START Data provided

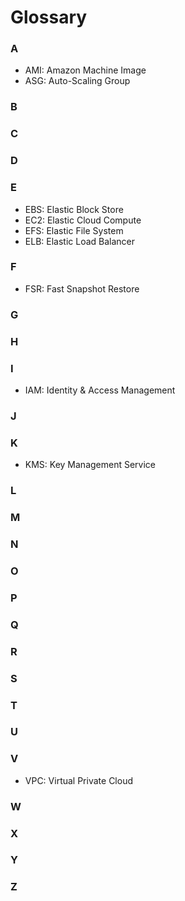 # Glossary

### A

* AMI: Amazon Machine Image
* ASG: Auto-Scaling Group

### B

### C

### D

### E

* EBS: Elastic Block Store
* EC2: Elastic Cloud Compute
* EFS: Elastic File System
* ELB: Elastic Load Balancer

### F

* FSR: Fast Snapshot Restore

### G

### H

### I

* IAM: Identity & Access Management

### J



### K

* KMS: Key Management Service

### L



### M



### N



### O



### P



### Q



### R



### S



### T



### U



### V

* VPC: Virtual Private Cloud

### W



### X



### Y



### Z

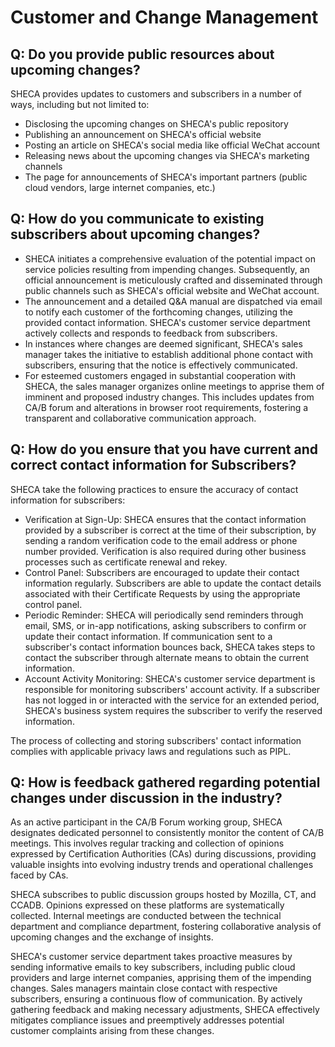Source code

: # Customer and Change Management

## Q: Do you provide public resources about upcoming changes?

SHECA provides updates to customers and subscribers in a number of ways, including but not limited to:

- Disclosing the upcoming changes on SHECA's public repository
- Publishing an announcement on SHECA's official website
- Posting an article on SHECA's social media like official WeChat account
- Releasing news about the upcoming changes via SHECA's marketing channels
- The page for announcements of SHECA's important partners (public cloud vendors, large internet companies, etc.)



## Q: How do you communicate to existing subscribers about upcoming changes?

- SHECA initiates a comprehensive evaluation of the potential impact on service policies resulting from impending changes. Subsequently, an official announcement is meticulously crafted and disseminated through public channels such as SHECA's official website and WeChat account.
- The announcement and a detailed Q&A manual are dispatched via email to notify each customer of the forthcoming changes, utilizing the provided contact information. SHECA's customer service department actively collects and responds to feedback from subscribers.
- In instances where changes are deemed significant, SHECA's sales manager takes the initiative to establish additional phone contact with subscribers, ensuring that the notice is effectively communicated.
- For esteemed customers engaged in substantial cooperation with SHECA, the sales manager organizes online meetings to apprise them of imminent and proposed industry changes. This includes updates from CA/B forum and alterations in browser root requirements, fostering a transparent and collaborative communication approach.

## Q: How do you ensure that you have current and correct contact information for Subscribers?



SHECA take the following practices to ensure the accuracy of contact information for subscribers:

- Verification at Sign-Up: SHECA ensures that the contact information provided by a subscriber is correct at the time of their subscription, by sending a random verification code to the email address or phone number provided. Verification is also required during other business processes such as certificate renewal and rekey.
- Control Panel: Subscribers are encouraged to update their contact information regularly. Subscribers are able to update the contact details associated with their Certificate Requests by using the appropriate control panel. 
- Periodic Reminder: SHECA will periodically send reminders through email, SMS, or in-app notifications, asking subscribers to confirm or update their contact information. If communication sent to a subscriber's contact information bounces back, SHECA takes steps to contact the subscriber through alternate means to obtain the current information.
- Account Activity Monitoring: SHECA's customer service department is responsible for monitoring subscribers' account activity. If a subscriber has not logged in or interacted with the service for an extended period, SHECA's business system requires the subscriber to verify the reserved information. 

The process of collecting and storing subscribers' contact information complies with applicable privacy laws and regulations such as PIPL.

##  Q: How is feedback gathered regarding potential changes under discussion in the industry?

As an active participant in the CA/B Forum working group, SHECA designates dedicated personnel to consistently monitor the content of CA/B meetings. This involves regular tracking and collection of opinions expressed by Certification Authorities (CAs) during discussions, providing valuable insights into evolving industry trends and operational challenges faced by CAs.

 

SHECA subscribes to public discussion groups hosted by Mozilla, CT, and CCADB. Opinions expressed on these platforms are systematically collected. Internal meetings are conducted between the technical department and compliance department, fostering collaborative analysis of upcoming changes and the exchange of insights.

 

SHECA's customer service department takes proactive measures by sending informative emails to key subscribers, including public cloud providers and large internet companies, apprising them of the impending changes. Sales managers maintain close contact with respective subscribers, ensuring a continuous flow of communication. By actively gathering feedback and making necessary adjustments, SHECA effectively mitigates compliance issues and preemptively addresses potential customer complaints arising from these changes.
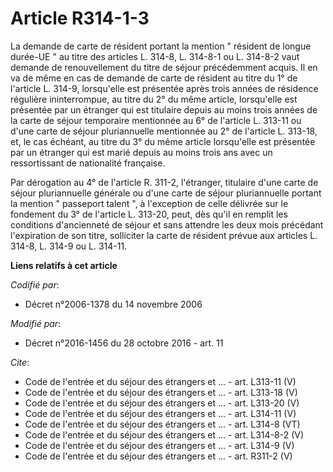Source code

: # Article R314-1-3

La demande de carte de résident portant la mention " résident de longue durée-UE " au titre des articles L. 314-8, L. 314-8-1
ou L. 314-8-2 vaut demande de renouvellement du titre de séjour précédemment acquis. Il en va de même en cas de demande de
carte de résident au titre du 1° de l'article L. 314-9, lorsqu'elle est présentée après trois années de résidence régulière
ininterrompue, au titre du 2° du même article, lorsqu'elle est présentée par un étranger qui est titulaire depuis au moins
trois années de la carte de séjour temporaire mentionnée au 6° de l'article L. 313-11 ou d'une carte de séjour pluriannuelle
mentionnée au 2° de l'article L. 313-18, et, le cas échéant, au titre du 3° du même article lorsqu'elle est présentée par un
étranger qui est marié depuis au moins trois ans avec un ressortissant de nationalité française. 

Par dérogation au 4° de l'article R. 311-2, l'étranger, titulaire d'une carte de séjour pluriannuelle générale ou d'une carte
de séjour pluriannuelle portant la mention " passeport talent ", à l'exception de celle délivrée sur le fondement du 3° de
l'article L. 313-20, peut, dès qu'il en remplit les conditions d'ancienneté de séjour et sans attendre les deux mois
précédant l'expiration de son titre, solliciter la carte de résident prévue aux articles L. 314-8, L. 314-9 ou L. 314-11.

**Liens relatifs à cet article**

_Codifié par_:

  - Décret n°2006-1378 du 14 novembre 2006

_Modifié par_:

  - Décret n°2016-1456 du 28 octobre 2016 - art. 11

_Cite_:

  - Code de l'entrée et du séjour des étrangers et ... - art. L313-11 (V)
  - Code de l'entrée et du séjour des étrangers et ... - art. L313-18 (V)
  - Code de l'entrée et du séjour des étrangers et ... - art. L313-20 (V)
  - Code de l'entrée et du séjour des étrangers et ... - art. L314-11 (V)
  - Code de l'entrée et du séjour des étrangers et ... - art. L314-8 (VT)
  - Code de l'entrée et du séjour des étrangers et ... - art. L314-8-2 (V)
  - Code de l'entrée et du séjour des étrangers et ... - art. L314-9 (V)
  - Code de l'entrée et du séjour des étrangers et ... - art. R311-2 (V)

END Data provided

### What to work on
Among the entries above, which lines include "official"? List them all.

### Response area
- Publishing an announcement on SHECA's official website
- Posting an article on SHECA's social media like official WeChat account
- SHECA initiates a comprehensive evaluation of the potential impact on service policies resulting from impending changes. Subsequently, an official announcement is meticulously crafted and disseminated through public channels such as SHECA's official website and WeChat account.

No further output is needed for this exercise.